[[ Recorded data open ]]

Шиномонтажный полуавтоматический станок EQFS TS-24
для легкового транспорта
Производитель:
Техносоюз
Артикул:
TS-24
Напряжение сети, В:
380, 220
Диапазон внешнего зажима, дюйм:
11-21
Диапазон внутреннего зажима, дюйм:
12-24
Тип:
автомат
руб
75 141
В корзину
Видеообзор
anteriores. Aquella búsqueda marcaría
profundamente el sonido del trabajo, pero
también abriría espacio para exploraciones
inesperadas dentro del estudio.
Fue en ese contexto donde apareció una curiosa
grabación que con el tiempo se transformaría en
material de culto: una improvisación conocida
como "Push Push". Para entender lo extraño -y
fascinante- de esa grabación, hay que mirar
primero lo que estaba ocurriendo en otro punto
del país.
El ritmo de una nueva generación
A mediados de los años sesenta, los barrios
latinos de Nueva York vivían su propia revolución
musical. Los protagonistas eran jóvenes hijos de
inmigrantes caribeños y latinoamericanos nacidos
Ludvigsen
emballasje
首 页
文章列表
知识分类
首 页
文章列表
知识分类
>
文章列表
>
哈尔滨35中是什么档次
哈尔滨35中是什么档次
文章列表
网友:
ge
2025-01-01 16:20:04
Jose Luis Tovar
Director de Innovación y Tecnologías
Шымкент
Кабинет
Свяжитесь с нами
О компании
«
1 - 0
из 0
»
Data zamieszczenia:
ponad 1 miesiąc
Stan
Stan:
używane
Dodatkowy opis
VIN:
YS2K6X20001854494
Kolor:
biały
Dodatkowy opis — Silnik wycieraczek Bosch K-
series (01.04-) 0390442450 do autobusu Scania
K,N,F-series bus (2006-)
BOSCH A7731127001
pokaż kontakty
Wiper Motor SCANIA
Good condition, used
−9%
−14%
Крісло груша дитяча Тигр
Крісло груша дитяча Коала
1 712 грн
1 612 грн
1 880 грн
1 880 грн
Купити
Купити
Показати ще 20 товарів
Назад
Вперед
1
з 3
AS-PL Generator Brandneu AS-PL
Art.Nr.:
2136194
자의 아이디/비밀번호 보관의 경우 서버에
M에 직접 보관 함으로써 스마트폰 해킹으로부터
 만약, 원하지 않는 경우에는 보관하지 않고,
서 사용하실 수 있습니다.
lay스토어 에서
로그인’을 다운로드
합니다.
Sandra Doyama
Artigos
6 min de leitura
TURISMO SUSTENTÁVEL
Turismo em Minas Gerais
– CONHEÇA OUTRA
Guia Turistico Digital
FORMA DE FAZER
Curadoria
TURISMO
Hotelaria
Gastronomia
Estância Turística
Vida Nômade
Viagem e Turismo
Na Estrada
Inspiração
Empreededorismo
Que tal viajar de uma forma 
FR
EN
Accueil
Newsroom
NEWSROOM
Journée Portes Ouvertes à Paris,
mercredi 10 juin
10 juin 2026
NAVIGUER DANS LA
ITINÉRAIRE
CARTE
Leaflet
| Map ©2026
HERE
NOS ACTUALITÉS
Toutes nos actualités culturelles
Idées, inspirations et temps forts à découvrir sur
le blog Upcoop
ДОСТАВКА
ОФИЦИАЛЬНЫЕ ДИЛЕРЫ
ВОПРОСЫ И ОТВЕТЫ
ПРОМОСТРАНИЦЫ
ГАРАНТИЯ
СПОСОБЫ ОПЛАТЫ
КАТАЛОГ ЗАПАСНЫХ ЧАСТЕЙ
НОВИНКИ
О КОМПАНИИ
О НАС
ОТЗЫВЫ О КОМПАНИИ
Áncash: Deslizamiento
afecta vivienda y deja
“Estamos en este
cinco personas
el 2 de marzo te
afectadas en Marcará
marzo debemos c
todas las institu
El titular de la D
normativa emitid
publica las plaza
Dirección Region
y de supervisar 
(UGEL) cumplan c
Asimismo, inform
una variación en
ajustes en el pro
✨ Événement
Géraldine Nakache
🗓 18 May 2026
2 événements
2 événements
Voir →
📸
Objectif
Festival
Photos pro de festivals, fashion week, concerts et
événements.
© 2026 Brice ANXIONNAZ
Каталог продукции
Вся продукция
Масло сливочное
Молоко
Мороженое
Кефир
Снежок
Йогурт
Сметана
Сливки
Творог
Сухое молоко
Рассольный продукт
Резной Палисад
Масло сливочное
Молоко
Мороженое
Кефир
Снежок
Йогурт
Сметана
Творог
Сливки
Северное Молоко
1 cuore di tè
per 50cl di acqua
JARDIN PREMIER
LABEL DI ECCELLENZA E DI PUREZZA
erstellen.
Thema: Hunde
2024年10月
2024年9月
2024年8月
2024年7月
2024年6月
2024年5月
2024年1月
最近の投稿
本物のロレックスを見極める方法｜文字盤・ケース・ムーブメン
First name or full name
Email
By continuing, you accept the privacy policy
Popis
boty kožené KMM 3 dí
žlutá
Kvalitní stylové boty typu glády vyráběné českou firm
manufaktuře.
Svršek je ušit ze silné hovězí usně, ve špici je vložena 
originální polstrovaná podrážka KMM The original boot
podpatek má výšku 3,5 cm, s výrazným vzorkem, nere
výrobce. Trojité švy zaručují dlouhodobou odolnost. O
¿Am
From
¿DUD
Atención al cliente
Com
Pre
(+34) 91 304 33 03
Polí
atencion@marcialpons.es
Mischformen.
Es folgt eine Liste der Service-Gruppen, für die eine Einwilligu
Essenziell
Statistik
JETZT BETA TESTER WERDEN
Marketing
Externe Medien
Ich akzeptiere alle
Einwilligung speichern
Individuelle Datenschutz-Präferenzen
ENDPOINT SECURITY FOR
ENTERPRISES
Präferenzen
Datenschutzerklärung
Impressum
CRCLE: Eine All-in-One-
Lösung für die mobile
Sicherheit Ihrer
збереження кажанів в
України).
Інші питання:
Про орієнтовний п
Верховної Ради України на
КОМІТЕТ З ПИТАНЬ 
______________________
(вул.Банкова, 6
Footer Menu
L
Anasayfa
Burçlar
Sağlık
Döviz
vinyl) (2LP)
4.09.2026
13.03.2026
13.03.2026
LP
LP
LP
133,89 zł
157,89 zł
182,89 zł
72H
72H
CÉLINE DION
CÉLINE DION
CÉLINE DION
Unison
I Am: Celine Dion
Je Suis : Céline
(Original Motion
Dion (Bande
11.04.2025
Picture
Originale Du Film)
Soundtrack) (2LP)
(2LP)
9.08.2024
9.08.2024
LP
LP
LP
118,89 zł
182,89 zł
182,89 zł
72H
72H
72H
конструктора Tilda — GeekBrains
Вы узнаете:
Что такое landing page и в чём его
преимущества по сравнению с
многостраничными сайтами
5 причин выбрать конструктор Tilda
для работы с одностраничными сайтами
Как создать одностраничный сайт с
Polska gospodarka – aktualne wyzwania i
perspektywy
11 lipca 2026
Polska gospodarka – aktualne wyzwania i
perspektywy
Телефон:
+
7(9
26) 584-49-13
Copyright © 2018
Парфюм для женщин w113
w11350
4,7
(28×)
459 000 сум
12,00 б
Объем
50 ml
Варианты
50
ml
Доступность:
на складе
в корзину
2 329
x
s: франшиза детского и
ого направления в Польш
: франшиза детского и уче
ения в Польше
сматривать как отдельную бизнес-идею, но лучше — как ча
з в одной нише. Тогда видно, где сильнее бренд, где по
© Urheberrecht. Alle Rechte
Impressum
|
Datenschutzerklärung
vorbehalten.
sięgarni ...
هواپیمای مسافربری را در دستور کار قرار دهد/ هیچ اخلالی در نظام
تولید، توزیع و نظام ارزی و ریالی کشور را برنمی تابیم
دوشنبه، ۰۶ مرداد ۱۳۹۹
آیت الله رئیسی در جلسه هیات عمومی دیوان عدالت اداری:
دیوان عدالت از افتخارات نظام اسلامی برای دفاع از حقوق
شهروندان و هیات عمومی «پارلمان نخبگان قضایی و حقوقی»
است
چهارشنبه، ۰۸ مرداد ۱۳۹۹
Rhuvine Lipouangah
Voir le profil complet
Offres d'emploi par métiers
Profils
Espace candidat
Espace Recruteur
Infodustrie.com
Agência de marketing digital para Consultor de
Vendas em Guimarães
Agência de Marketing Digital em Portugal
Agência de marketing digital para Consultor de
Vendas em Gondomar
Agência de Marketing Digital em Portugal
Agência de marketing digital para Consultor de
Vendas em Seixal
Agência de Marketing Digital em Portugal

[[ Recorded data closed ]]

=== What is expected ===
Retype the lines of the material from its beginning through the line containing "Fue en ese contexto", including both ends.

=== Your response ===
Шиномонтажный полуавтоматический станок EQFS TS-24
для легкового транспорта
Производитель:
Техносоюз
Артикул:
TS-24
Напряжение сети, В:
380, 220
Диапазон внешнего зажима, дюйм:
11-21
Диапазон внутреннего зажима, дюйм:
12-24
Тип:
автомат
руб
75 141
В корзину
Видеообзор
anteriores. Aquella búsqueda marcaría
profundamente el sonido del trabajo, pero
también abriría espacio para exploraciones
inesperadas dentro del estudio.
Fue en ese contexto donde apareció una curiosa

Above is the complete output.